Wat sull dat bedöe?

Aus dem Vortrag von Jutta Saum anlässlich der Ausstellung „Wat sull dat bedöe?“

 

Ausgangspunkt ist bei Ursula Helene Neubert die Naturerfahrung. Auf ausgedehnten Streifzügen sammelt sie schon seit einigen Jahren bunte Blüten, die sie am Wegrand aufliest und auf einem Armreif aus Kreppband aufklebt. In der Länge ausgebreitet präsentiert sie sie nun fein säuberlich verortet und datiert unter sterilem Plexiglas. So aus ihrem Kontext gerissen, fast wie Präparate einer botanischen Sammlung aufbereitet, fokussiert sich der Blick intensiver auf die Zartheit und Vielgestaltigkeit der Blütenblätter und deren Farbigkeit. Feiert sie hier die Schönheit der Natur, die wir sonst leicht übersehen, so findet ihre eigene Zwiespältigkeit darin Ausdruck, dass sie in einem ganz anderen Medium, nämlich in schriftlichen Tagebucheintragungen im Stil einer sachlichen Nachrichtenmeldung, an die Auswirkungen der schleichenden Umweltzerstörung durch den Menschen erinnert. Entwicklungstechnisch und kulturell haben wir uns längst von der Natur entfernt, obwohl menschliches Leben daraus hervorgegangen ist.
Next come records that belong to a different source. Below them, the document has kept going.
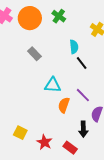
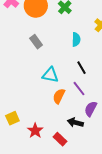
black line: (82, 63) -> (81, 68), moved
black arrow: (83, 129) -> (75, 122), turned 98
yellow square: (20, 133) -> (12, 118), turned 32

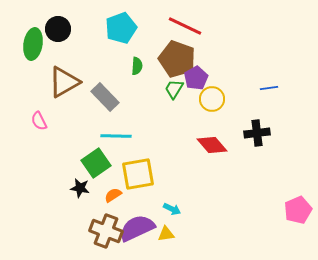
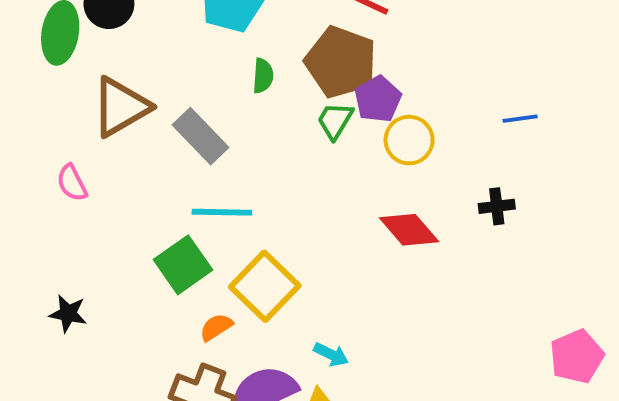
black cross: (257, 133) -> (497, 206), size x0.7
yellow square: (138, 174) -> (265, 286), turned -36
black star: (80, 188) -> (68, 314), moved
Selbst Produkt dieses Systems zu sein und gleichzeitig Bewusstsein zu erlangen, macht es zwar möglich, die eigene Isoliertheit im Gefüge zu reflektieren, dennoch wird Natur paradoxerweise nur als etwas, das außerhalb von uns existiert, gedacht.

 

Gegen die Empfindung des Abgetrenntseins von der Natur setzt Ursula Helen Neubert in ihrer Malerei eine orgiastische Farbenpracht, der man sich nicht entziehen kann. Förmlich hineingesogen wird man in den farbigen Kosmos, den sie auf grobem Jutegewebe pflanzlicher Herkunft entfaltet. Die Farbe wird hier zur autonomen Kraft und löst sich mehr und mehr von gegenständlichen Bezügen, auch wenn man noch einzelne Blütenformen zu erkennen glaubt. Gibt man sich ganz der explosiven Farbigkeit hin, schwelgt man in einer Atmosphäre der Heiterkeit und des Trostes. Bewusst hat die Malerin die Intensität der Töne auf die Spitze getrieben, erreicht durch individuelles Anmischen von Pigmenten und Eiöltempera eine Wirkung, die ihre Malerei scheinbar von der Wand in den Raum katapultiert. „Es ist ein bisschen wie Kochen, ich muss genau abschmecken, damit der richtige Geschmack herauskommt“, sagt Ursula Helene Neubert und macht damit deutlich, wie wichtig ihr die belebende Wirkung des sinnlichen Erlebnisses ist.